This is possibly more of an algorithm question rather than c++ related.
Suppose I have two vectors:
1 2
std::vector<double> first = {1.0,2.01,3.05,4.05};
std::vector<double> second = {1,2,3,3,4}; // very similar except no decimals and a second "3"
And now I want an algorithm that will tell me how similar these two vectors are. That is, I want to know how much of first is similar to second. An appropriate answer in this case might be about 80%, as only 1 out of 5 elements would have to be removed (second[2]) from second to make it almost identical to first.
Are you aware of any (preferably fast) methods of achieving this? I'm open to suggestions for suggestions for alternatives.

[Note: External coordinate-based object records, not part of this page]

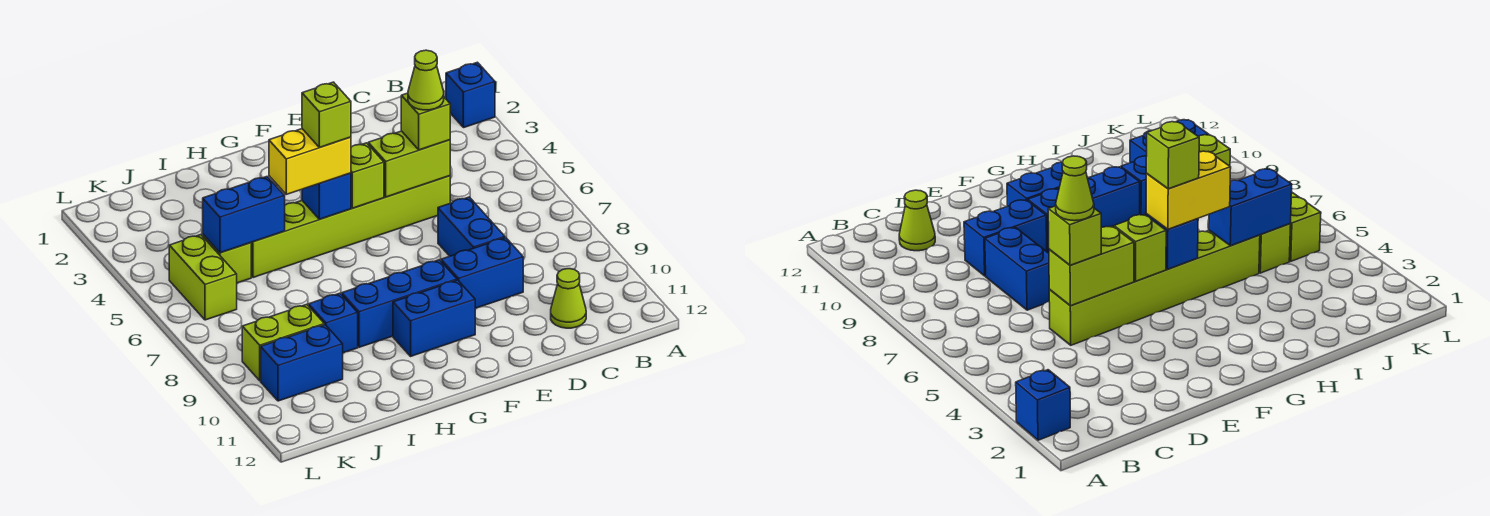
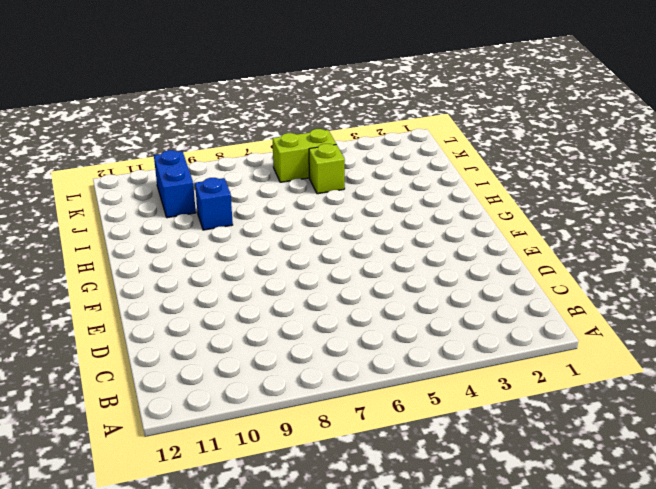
none -> blue 1x1 brick [446,62,495,128]
none -> lime 1x1 cone [551,269,586,328]
none -> lime 1x6 brick [251,176,450,278]

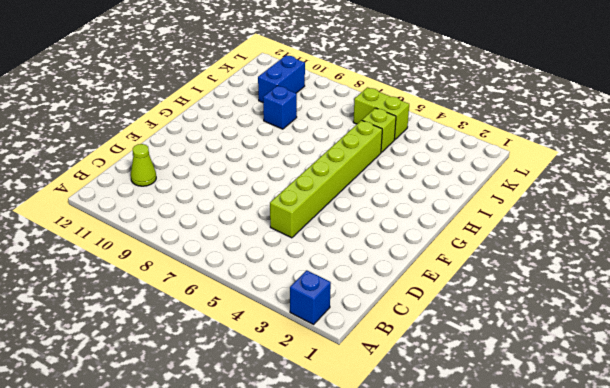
none -> blue 1x2 brick [438,197,505,256]
none -> blue 1x2 brick [441,238,523,308]
none -> blue 1x3 brick [342,260,457,347]

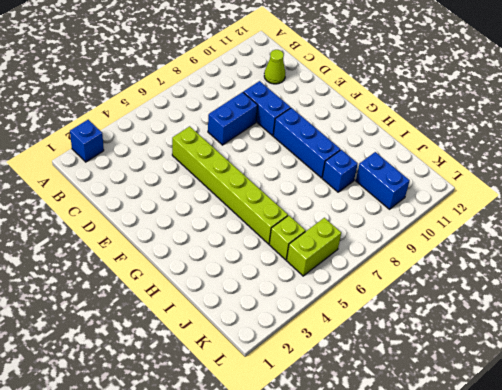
none -> blue 1x2 brick [393,280,475,356]
none -> lime 1x2 brick [242,305,324,381]
none -> lime 1x2 brick [368,131,450,197]

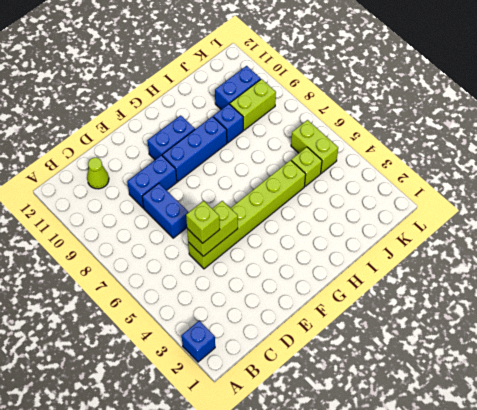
none -> lime 1x1 brick [351,143,384,208]
none -> blue 1x1 brick [302,173,351,219]
none -> blue 1x2 brick [203,177,285,253]

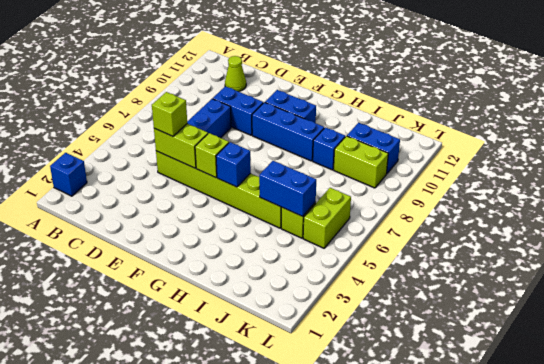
none -> yellow 1x2 brick [269,129,351,194]
none -> lime 1x1 cone [408,50,444,110]
none -> lime 1x1 brick [302,82,351,147]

Suppose I have two "cells", each composed of a series of genes, which in turn are really just sets of numbers, called codons (they're basically double floats). I want to give each cell a number, or metric which indicates the degree of similarity between its genome and that of another. The problem is that while two codons might be very similar, they're not necessarily the same (3.01 and 3.02 similar, but not the same).
I'm not sure levenshtein distance will help, from what I can tell it's just for discrete sets such as integers and letters, but I think it's a start, so I'll do some more reading :)
again you need to define 'similar' for yourself.
You said this:
3.01 and 3.02 similar, but not the same
but you *could* argue they are not similar at all. That they are completely different numbers.
You define a tolerance perhaps so if the float falls within this tolerance range away from your integer you could class them as 'similar'. Or if the ratio of the float and int is approaching one, you could class this as similar?
I suppose I could quantify the degree of similarity in terms of the following:
1) if the integer component (ie the cast to int result) of any two floats is the same, then the "difference" between these two numbers shall be the fractional difference between them. So, if we compare "3.1" and "3.2" the difference between these should be 10% of the difference that the Levenshtein Distance would be for two different integers.
2) Any number that is more than an integer apart should be considered "different" as per the levenshtein distance.